Let's imagine a scenario where I stumbled upon a new band on Spotify, that is Chinese, and whose band and song names are written in Mandarin.
I would like to be able to tell my friend 'Hey, I just found this new band ___ ', but I cannot do that without knowing how to pronounce it, which I cannot do unless I can copy paste that artist/song name into Google Translate and have that say it to me out loud.
The insanely frustrating aspect of this whole dilemna is that you cannot copy paste artist or song names from Spotify Desktop. If you try to drag-click them into your broswer, you see something like
"https://open.spotify.com/track/1fmoCZ6mtMiqA5GHWPcZz9"
as opposed to any readable text about the artist or song.
Side Note: '一日入冬' by 缺省 was actually the track that first made me realize I couldn't copy paste from Spotify, and which led me down this whole rabit hole.
Problem
How do I figure out who these people are if I cannot copy-paste that artist or song name straight from the Spotify desktop app?
Solution:
We need to turn that link into a copy-pastable string so that the tiny number of people upset with this flaw can move on with their lives.
Check out my attempt at fixing this problem:
Note: The site's backend is hosted for free, so the first query every 15 minutes requires the server to spin up again
Just drag and drop any song/album/artist from the Spotify desktop app to get a copyable string.

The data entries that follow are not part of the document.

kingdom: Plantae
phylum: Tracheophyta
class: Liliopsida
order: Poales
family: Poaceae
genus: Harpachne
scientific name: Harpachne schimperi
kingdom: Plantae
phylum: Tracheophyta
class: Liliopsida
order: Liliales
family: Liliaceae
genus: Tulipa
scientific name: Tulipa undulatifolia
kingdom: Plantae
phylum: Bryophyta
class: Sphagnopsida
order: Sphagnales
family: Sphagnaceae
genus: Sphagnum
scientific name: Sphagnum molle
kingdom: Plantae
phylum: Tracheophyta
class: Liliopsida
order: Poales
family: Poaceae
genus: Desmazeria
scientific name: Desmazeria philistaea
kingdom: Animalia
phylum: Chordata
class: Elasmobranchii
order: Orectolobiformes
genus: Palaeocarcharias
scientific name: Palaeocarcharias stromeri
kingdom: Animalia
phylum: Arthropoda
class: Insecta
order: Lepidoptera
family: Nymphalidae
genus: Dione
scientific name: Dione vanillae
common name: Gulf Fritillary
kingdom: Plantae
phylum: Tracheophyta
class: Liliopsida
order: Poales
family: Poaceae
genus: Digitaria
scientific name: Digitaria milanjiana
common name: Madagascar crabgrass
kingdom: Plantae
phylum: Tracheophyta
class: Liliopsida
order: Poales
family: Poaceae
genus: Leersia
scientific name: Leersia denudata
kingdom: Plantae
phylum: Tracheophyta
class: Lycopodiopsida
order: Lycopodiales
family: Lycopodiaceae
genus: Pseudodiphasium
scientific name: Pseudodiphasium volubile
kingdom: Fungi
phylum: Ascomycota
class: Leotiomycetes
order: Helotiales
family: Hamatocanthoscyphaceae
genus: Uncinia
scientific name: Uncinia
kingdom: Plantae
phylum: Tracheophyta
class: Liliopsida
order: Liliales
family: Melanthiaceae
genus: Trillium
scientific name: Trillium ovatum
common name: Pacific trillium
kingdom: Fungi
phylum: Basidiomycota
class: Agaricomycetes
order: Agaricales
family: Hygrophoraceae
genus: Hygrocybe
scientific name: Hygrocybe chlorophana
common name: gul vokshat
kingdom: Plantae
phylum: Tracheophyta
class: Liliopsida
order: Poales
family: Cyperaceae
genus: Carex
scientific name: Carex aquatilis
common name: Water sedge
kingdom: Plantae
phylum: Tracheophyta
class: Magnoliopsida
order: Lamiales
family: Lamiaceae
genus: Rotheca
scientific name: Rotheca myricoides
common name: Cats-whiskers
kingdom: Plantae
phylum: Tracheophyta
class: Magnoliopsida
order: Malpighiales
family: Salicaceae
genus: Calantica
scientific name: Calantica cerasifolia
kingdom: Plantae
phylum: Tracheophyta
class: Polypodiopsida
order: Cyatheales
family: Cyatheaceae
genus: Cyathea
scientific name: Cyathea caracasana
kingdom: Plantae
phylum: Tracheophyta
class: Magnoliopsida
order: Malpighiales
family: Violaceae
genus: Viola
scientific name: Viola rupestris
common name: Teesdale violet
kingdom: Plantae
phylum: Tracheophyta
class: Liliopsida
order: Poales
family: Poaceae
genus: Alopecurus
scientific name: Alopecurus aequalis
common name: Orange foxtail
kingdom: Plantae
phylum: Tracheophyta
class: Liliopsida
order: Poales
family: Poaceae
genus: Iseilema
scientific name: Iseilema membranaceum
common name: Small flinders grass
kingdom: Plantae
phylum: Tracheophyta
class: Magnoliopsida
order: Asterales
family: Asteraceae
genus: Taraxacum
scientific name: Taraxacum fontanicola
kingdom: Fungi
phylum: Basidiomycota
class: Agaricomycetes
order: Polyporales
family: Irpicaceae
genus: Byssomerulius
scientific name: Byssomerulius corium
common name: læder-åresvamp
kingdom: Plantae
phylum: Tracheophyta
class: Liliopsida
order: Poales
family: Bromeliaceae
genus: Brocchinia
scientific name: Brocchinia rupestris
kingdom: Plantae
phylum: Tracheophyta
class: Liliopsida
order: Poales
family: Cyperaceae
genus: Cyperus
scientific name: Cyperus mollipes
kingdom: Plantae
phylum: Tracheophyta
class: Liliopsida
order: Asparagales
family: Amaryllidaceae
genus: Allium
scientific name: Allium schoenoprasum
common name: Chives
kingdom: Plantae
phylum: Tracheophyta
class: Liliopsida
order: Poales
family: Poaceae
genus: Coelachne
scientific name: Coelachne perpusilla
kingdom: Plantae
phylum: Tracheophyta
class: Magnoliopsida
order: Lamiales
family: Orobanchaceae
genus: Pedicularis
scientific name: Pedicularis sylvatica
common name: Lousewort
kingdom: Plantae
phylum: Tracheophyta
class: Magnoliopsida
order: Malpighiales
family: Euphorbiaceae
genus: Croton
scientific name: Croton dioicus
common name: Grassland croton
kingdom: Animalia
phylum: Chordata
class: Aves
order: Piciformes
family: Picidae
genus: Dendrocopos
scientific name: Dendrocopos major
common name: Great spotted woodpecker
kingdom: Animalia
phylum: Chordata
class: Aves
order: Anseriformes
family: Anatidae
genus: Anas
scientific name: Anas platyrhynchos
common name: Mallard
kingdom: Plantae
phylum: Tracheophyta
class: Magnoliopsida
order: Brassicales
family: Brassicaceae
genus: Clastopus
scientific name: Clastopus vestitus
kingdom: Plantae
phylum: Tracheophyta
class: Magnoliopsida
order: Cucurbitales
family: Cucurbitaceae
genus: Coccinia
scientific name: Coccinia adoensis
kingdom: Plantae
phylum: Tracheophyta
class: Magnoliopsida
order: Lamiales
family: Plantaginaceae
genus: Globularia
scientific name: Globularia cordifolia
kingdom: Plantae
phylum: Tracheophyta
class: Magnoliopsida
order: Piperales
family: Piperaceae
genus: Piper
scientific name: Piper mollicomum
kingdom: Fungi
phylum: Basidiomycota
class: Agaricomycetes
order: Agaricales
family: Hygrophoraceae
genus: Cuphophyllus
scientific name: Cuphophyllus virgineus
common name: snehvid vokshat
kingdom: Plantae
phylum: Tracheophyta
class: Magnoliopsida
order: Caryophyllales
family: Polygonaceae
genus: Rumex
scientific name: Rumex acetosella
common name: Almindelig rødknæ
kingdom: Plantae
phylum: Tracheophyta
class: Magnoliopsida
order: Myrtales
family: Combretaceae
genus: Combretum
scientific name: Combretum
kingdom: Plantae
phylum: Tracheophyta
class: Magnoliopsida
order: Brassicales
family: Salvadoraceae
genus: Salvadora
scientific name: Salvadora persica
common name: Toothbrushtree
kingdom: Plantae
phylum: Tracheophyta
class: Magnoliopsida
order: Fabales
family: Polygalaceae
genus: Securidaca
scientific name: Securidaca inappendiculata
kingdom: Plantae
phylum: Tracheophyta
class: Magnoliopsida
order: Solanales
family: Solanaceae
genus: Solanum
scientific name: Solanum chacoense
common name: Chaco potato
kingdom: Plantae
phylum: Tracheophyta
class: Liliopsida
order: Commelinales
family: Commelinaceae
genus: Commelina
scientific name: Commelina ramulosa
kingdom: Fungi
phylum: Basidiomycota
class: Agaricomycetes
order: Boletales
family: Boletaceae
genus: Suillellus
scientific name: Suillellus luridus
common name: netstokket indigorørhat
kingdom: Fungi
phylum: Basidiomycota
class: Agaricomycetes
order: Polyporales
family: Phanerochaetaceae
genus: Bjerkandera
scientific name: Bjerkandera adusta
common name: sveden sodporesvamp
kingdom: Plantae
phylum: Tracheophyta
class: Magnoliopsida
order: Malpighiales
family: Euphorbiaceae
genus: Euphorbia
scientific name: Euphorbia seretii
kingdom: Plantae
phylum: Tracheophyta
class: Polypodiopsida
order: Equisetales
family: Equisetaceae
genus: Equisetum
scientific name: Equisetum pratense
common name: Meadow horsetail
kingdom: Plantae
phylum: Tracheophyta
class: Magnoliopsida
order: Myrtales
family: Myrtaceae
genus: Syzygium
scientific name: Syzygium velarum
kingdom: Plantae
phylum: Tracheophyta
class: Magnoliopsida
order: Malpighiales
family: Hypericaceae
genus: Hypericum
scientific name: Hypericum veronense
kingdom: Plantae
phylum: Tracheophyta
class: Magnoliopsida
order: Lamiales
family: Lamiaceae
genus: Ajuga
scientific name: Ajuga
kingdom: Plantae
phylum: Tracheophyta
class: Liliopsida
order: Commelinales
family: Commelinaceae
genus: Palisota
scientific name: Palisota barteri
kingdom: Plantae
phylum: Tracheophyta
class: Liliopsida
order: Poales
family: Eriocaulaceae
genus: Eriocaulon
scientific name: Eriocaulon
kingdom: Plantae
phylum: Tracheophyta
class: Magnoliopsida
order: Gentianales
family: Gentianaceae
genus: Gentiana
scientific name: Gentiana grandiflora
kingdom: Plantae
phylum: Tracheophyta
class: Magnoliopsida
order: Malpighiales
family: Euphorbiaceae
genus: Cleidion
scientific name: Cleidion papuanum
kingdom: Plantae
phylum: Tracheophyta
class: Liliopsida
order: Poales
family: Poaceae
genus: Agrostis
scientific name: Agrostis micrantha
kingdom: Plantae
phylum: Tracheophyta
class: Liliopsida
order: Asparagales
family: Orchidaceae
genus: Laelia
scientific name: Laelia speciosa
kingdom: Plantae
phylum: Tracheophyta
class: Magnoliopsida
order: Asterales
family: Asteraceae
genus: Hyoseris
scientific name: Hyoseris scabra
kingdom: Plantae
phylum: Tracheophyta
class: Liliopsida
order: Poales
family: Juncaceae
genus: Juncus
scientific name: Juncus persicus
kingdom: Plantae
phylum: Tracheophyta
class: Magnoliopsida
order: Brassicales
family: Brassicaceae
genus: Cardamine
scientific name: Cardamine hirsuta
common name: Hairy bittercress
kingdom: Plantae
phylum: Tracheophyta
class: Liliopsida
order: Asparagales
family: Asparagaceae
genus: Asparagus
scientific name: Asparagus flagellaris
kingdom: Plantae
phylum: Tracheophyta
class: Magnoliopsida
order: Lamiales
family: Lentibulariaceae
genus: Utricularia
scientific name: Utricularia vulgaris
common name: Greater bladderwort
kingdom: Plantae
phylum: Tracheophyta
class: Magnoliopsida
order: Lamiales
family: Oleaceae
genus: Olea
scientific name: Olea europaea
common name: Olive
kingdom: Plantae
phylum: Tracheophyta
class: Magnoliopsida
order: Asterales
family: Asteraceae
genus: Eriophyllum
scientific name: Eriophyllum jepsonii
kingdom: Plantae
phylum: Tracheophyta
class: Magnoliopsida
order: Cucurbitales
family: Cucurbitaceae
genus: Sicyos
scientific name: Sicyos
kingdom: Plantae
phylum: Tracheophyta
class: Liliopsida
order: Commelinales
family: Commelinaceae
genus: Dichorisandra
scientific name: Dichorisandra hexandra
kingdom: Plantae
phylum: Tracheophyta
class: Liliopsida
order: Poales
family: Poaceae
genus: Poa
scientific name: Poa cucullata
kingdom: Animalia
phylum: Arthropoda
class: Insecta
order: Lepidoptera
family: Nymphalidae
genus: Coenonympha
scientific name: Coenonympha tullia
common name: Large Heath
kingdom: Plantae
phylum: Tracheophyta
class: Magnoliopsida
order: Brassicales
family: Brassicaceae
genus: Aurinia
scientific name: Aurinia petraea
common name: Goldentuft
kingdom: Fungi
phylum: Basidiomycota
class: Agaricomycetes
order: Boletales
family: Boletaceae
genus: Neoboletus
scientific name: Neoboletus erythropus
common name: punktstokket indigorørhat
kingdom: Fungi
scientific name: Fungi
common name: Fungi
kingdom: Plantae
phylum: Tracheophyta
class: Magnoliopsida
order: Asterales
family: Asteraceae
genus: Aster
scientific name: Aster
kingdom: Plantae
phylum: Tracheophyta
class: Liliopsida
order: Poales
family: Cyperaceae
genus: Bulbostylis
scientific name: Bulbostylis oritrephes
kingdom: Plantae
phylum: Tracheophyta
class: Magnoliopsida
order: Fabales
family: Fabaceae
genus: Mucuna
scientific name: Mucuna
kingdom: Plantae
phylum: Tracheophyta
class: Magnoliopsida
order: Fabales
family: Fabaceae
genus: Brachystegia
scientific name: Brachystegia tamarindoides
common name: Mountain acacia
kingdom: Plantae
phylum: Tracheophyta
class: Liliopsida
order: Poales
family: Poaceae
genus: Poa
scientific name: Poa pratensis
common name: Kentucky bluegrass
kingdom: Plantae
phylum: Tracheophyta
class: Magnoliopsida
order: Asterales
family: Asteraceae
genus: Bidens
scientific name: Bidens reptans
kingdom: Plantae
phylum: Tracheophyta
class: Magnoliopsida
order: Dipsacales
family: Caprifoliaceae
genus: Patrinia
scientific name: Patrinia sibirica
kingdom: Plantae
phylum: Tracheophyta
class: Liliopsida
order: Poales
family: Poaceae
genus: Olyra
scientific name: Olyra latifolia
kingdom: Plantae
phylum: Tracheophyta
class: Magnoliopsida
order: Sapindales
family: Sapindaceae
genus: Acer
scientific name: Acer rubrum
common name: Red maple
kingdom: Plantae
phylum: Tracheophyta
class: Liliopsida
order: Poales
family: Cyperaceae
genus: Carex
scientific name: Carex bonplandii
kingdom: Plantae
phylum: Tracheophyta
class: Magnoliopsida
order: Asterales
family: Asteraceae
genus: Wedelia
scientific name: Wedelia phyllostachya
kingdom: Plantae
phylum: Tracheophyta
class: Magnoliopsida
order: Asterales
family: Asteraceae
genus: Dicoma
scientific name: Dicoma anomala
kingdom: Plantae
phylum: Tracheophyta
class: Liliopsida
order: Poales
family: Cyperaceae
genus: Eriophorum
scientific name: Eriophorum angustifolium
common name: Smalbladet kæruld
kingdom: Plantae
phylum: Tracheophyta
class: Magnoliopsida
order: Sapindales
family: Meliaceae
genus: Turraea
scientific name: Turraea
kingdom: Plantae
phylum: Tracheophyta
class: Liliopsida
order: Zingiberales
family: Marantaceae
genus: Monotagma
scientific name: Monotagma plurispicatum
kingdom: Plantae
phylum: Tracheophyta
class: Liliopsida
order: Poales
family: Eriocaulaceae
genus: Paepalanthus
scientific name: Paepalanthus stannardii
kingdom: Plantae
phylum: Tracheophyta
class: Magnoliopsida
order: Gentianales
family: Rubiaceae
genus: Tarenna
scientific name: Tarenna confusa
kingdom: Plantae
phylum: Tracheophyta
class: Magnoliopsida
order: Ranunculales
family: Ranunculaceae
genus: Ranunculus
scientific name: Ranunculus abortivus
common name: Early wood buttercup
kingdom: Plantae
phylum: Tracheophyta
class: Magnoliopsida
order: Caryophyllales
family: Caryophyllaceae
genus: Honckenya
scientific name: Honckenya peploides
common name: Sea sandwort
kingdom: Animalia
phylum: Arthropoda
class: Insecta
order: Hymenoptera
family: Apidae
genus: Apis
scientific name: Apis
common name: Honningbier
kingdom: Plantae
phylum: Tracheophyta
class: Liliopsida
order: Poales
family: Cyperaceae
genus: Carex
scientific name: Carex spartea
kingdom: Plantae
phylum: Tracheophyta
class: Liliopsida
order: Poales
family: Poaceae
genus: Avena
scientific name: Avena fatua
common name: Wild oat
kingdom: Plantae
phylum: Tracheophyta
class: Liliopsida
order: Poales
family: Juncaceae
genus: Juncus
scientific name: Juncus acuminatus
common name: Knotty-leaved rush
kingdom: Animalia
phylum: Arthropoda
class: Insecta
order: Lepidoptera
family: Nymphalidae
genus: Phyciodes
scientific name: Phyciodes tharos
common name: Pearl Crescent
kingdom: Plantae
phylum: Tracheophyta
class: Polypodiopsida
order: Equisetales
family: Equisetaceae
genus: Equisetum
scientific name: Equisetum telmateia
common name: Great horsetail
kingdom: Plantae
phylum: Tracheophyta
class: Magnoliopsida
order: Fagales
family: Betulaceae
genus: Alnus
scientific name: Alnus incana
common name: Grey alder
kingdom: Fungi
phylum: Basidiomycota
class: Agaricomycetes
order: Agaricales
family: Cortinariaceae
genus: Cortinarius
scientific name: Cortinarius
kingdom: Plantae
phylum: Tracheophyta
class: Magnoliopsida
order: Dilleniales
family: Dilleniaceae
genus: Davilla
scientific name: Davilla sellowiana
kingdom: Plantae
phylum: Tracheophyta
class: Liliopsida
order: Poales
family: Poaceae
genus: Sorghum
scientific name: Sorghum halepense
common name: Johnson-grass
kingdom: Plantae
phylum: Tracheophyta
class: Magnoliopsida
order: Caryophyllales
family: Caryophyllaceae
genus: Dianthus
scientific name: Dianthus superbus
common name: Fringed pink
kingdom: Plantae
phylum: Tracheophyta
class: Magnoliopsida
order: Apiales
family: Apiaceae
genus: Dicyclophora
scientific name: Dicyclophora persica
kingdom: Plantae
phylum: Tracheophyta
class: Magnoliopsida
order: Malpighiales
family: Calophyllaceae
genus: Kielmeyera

The backend, hosted on Render, uses the Spotify API to turn any copy/pasteable or dragable element of the Sporitfy desktop app into a copy/pasteable string.
The frontend is hosted using GitHub pages.
This project was my first real exposure to using an API to make a complex task way simpler. The actual core logic of the project is serviced with just a couple lines of code.
The hardest aspect of this project was the tug of war between WSL and the various npm scripts used to build/deploy the site. This is where I feel the biggest gap in my understanding persists. The pipeline of building and deploying this site turned out much harder than my blog because of the backend aspect, and I look forward to learning more about streamlining/standardizing that process.
I suspect that WSL, and its finicky permissions, are what clashed with npm most, and why containerization/virtual envs are so common in the 'real' world.
Updates:
I have added a prepared query, linking to Google Translate, which autodetects the language and pronounces the string previously produced.